**Activity:** Write out every line of the records below word for word, changing no character or line break.

**Extracted entries:**

========

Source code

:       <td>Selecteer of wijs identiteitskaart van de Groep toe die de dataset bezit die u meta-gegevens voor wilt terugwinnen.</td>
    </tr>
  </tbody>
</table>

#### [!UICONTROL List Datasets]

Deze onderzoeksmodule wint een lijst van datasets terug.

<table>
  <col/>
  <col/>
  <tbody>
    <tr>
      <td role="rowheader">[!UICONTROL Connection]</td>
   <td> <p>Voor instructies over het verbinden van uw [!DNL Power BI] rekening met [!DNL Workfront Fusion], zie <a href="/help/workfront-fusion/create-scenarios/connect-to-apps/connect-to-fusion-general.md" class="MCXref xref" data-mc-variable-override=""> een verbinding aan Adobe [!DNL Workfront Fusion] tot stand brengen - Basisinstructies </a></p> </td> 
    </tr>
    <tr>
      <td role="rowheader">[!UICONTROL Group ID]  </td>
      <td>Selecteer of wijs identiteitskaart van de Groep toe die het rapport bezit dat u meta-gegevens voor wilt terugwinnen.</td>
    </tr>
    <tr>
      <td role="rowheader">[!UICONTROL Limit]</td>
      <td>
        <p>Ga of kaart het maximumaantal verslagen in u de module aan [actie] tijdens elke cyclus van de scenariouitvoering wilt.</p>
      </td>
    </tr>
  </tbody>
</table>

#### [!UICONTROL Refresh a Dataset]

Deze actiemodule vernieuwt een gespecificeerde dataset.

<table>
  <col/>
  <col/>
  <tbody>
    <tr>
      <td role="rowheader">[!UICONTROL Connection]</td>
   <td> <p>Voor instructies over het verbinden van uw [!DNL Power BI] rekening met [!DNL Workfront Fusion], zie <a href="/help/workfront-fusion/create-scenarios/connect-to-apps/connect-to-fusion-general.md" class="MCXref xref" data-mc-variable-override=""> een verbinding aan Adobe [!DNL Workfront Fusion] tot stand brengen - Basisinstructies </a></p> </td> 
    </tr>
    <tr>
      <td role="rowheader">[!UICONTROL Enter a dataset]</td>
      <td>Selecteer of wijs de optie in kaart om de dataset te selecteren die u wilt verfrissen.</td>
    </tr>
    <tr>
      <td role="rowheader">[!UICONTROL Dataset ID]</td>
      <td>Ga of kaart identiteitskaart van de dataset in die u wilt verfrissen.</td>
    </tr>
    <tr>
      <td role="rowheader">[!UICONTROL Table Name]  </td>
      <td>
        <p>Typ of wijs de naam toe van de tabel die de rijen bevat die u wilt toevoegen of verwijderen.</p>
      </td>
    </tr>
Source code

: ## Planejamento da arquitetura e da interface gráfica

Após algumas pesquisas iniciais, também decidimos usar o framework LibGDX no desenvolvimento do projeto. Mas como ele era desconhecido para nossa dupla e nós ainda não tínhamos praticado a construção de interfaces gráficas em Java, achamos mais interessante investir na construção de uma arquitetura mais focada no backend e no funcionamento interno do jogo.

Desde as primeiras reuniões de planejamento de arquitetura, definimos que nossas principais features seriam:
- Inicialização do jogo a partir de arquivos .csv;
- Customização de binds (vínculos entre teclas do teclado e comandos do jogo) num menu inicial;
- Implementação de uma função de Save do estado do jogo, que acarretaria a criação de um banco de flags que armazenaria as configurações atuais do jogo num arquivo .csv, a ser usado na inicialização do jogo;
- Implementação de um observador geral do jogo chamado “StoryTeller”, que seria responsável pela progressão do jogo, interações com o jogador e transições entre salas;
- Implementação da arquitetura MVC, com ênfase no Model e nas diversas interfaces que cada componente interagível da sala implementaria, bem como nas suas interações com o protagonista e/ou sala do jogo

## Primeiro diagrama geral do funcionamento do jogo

========

**Result:**
Source code

:       <td>Selecteer of wijs identiteitskaart van de Groep toe die de dataset bezit die u meta-gegevens voor wilt terugwinnen.</td>
    </tr>
  </tbody>
</table>

#### [!UICONTROL List Datasets]

Deze onderzoeksmodule wint een lijst van datasets terug.

<table>
  <col/>
  <col/>
  <tbody>
    <tr>
      <td role="rowheader">[!UICONTROL Connection]</td>
   <td> <p>Voor instructies over het verbinden van uw [!DNL Power BI] rekening met [!DNL Workfront Fusion], zie <a href="/help/workfront-fusion/create-scenarios/connect-to-apps/connect-to-fusion-general.md" class="MCXref xref" data-mc-variable-override=""> een verbinding aan Adobe [!DNL Workfront Fusion] tot stand brengen - Basisinstructies </a></p> </td> 
    </tr>
    <tr>
      <td role="rowheader">[!UICONTROL Group ID]  </td>
      <td>Selecteer of wijs identiteitskaart van de Groep toe die het rapport bezit dat u meta-gegevens voor wilt terugwinnen.</td>
    </tr>
    <tr>
      <td role="rowheader">[!UICONTROL Limit]</td>
      <td>
        <p>Ga of kaart het maximumaantal verslagen in u de module aan [actie] tijdens elke cyclus van de scenariouitvoering wilt.</p>
      </td>
    </tr>
  </tbody>
</table>

#### [!UICONTROL Refresh a Dataset]

Deze actiemodule vernieuwt een gespecificeerde dataset.

<table>
  <col/>
  <col/>
  <tbody>
    <tr>
      <td role="rowheader">[!UICONTROL Connection]</td>
   <td> <p>Voor instructies over het verbinden van uw [!DNL Power BI] rekening met [!DNL Workfront Fusion], zie <a href="/help/workfront-fusion/create-scenarios/connect-to-apps/connect-to-fusion-general.md" class="MCXref xref" data-mc-variable-override=""> een verbinding aan Adobe [!DNL Workfront Fusion] tot stand brengen - Basisinstructies </a></p> </td> 
    </tr>
    <tr>
      <td role="rowheader">[!UICONTROL Enter a dataset]</td>
      <td>Selecteer of wijs de optie in kaart om de dataset te selecteren die u wilt verfrissen.</td>
    </tr>
    <tr>
      <td role="rowheader">[!UICONTROL Dataset ID]</td>
      <td>Ga of kaart identiteitskaart van de dataset in die u wilt verfrissen.</td>
    </tr>
    <tr>
      <td role="rowheader">[!UICONTROL Table Name]  </td>
      <td>
        <p>Typ of wijs de naam toe van de tabel die de rijen bevat die u wilt toevoegen of verwijderen.</p>
      </td>
    </tr>
Source code

: ## Planejamento da arquitetura e da interface gráfica

Após algumas pesquisas iniciais, também decidimos usar o framework LibGDX no desenvolvimento do projeto. Mas como ele era desconhecido para nossa dupla e nós ainda não tínhamos praticado a construção de interfaces gráficas em Java, achamos mais interessante investir na construção de uma arquitetura mais focada no backend e no funcionamento interno do jogo.

Desde as primeiras reuniões de planejamento de arquitetura, definimos que nossas principais features seriam:
- Inicialização do jogo a partir de arquivos .csv;
- Customização de binds (vínculos entre teclas do teclado e comandos do jogo) num menu inicial;
- Implementação de uma função de Save do estado do jogo, que acarretaria a criação de um banco de flags que armazenaria as configurações atuais do jogo num arquivo .csv, a ser usado na inicialização do jogo;
- Implementação de um observador geral do jogo chamado “StoryTeller”, que seria responsável pela progressão do jogo, interações com o jogador e transições entre salas;
- Implementação da arquitetura MVC, com ênfase no Model e nas diversas interfaces que cada componente interagível da sala implementaria, bem como nas suas interações com o protagonista e/ou sala do jogo

## Primeiro diagrama geral do funcionamento do jogo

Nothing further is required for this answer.